The Wisconsin Institute for Law & Liberty has launched a federal court fight in Milwaukee, asking a judge to sideline a state professional standard that regulators treat as a de facto ban on conversion therapy. The lawsuit argues that licensed counselors risk discipline for talk therapy aimed at changing a client’s sexual orientation or gender identity, and that the rule puts a chill on private, client‑initiated counseling conversations grounded in religious faith. The case drops Wisconsin’s rule straight into the post–U.S. Supreme Court tug‑of‑war over how far government can go in policing what therapists say to their clients.

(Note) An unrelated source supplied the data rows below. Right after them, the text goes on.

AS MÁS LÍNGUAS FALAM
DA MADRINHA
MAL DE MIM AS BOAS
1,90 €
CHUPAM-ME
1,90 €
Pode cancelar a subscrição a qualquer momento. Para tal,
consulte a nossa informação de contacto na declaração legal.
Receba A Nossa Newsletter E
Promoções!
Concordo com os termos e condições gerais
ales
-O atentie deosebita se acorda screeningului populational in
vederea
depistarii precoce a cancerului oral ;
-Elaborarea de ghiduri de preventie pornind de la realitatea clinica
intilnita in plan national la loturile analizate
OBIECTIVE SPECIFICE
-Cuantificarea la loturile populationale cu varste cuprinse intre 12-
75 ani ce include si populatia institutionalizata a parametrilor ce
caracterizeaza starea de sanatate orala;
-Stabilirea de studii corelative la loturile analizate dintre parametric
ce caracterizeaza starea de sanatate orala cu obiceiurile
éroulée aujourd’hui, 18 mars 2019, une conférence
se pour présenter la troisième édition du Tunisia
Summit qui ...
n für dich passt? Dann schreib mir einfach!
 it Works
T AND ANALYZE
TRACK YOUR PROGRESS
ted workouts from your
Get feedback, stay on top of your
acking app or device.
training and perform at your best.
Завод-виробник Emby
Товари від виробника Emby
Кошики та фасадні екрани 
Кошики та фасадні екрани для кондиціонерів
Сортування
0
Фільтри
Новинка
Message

The lawsuit and the plaintiffs

Filed May 12 in the U.S. District Court for the Eastern District of Wisconsin, the case, KOSCHNICK v. Evers, was brought by WILL on behalf of Terri Koschnick and Joy Buchman. Both are licensed counselors who, according to the group, provide talk therapy that weaves in their Christian beliefs at the request of clients, as described by WILL.

The rule at issue

The lawsuit zeroes in on Wis. Admin. Code MPSW § 20.02(25), a provision the state’s high court summarized as treating as unprofessional conduct any therapist who "[e]mploy[s] or promot[es] any intervention or method that has the purpose of attempting to change a person’s sexual orientation or gender identity." The rule was applied to marriage and family therapists, professional counselors and social workers after a lengthy rulemaking battle, according to the Wisconsin Supreme Court.

How the Supreme Court ruling matters

The Wisconsin challenge arrives on the heels of a U.S. Supreme Court decision this March that flagged constitutional problems with a Colorado law restricting certain conversion‑therapy practices and instructed lower courts to apply strict scrutiny. Parts of a therapy ban can amount to viewpoint discrimination, the Court said, and some forms of talk therapy fall within the realm of protected speech, according to AP.

Evers and advocates weigh in

Before suing, WILL urged state officials to stand down on enforcing the rule. Gov. Tony Evers shot back in a May 5 letter, arguing the request "relies on a significant misreading of the U.S. Supreme Court’s recent decision" and insisting his administration "has no intention of repealing Wisconsin’s conversion therapy ban," according to Wisconsin Public Radio. Public‑health organizations and major medical groups, meanwhile, have long warned that conversion therapy is ineffective and associated with higher rates of depression, anxiety and suicidality; the American Psychological Association summarizes that research on its website at APA.

Supporters of the suit

WILL’s deputy counsel, Rebecca Furdek, argues that counselors "have every right to provide Christ‑centered talk therapy to the clients who seek them out." The organization says the case targets what it sees as a rule that effectively outlaws consensual, client‑driven Christian counseling, according to WILL.

Legal outlook

The complaint portrays MPSW § 20.02(25) as unconstitutional viewpoint discrimination that violates the First Amendment and asks the federal court to block its enforcement. How the Eastern District of Wisconsin applies the Supreme Court’s Colorado guidance — including whether it treats at least some therapist–client conversations as protected speech and subjects the rule to strict scrutiny — could be decisive and may determine the fate of similar professional‑licensing standards, per AP.

What’s next

The case now sits before a federal judge in Milwaukee, who will set deadlines for briefs and motion practice, including any bid for a preliminary injunction that could temporarily halt enforcement of the rule. Whatever the district court decides, an appeal is all but certain, setting up a longer legal fight that could ripple beyond Wisconsin as other courts wrestle with how the Supreme Court’s ruling applies to licensed therapists.